Il mio fumetto quotidiano #38: "Requiem"

Il mio fumetto quotidiano #38: “Requiem”

Almeno un fumetto al giorno: questo l’impegno che mi sono preso per il 2020… Non recensioni, ma impressioni di lettura, sensazioni, ispirazioni suscitate da letture che avevo lasciato indietro.

In questo fumetto Fabrizio Cosentino più che strizzare l’occhio riprende proprio stile di disegno, scansione e divisione delle tavole, ambientazione, linguaggio del fumetto d’avventura per ragazzi giapponese mutuato nella forma del graphic novel, senza la divisione in micro-capitoli che caratterizza la maggior parte delle opere dei manga e che rivela il loro nascere per riviste contenitore prima che per la raccolta in volumetti.
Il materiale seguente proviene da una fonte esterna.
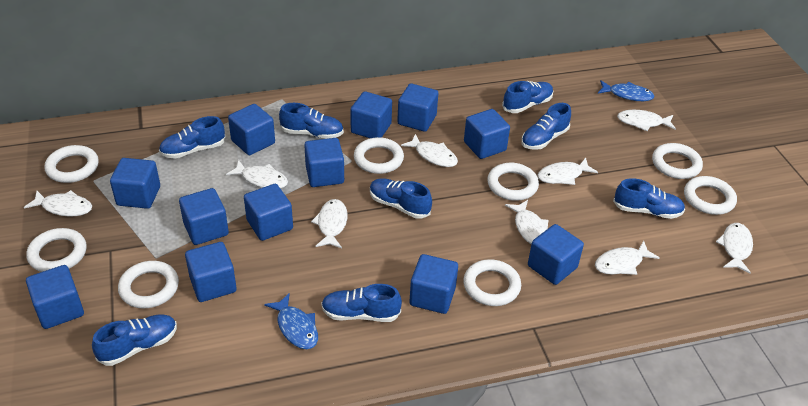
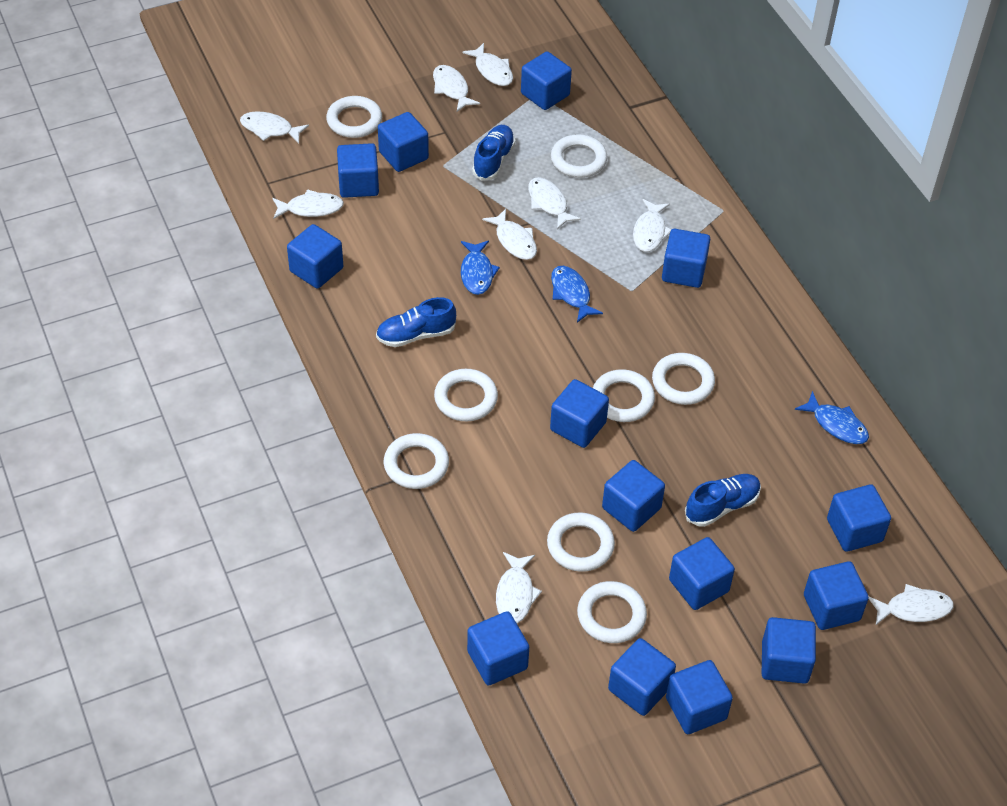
blue cube: [26,265,84,329] [110,158,160,209] [179,188,229,245] [185,242,237,302] [228,104,275,155] [244,184,293,241] [304,138,344,187] [350,91,392,138] [397,83,438,132] [409,254,458,314] [464,109,510,159] [528,224,584,285] = 12 -> [287,224,343,289] [337,143,379,198] [378,112,429,172] [467,611,529,686] [521,51,572,110] [550,379,609,448] [602,460,665,532] [608,638,676,716] [662,229,710,288] [666,660,733,734] [669,537,735,610] [762,617,816,684] [804,561,869,630] [827,484,891,552] = 14
blue fish: [264,293,318,349] [598,80,655,101] = 2 -> [461,240,500,295] [551,266,603,323] [794,391,869,444] = 3
blue shoe: [92,314,177,366] [159,116,225,159] [279,103,344,139] [321,284,402,322] [370,178,432,219] [502,81,553,113] [521,103,571,150] [613,178,685,219] = 8 -> [376,297,456,347] [472,125,515,181] [685,474,761,527] = 3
Questa fedeltà ai canoni del manga moderno non impedisce all’autore di presentare un’opera scorrevole da leggere e ben ritmata. Certo, l’ambientazione è un po’ fumosa, i dialoghi fin troppo pomposi, i rapporti tra i personaggi cambiano fin troppo repentinamente e tante cose sanno di già letto. Ma saper scrivere è anche questo: prendere elementi derivativi e riuscire a tenerli insieme in un risultato convincente. Quando si dice che l’insieme è maggiore della somma delle parti.

Ovvio, se non vi piace il manga d’azione in salsa fantasy, non vi piacerà nemmeno Requiem. Ma in caso contrario, è una lettura leggera e scorrevole. Ecco, forse per San Valentino potevo scegliere un altro titolo… Anche se alla fine di amore si parla molto.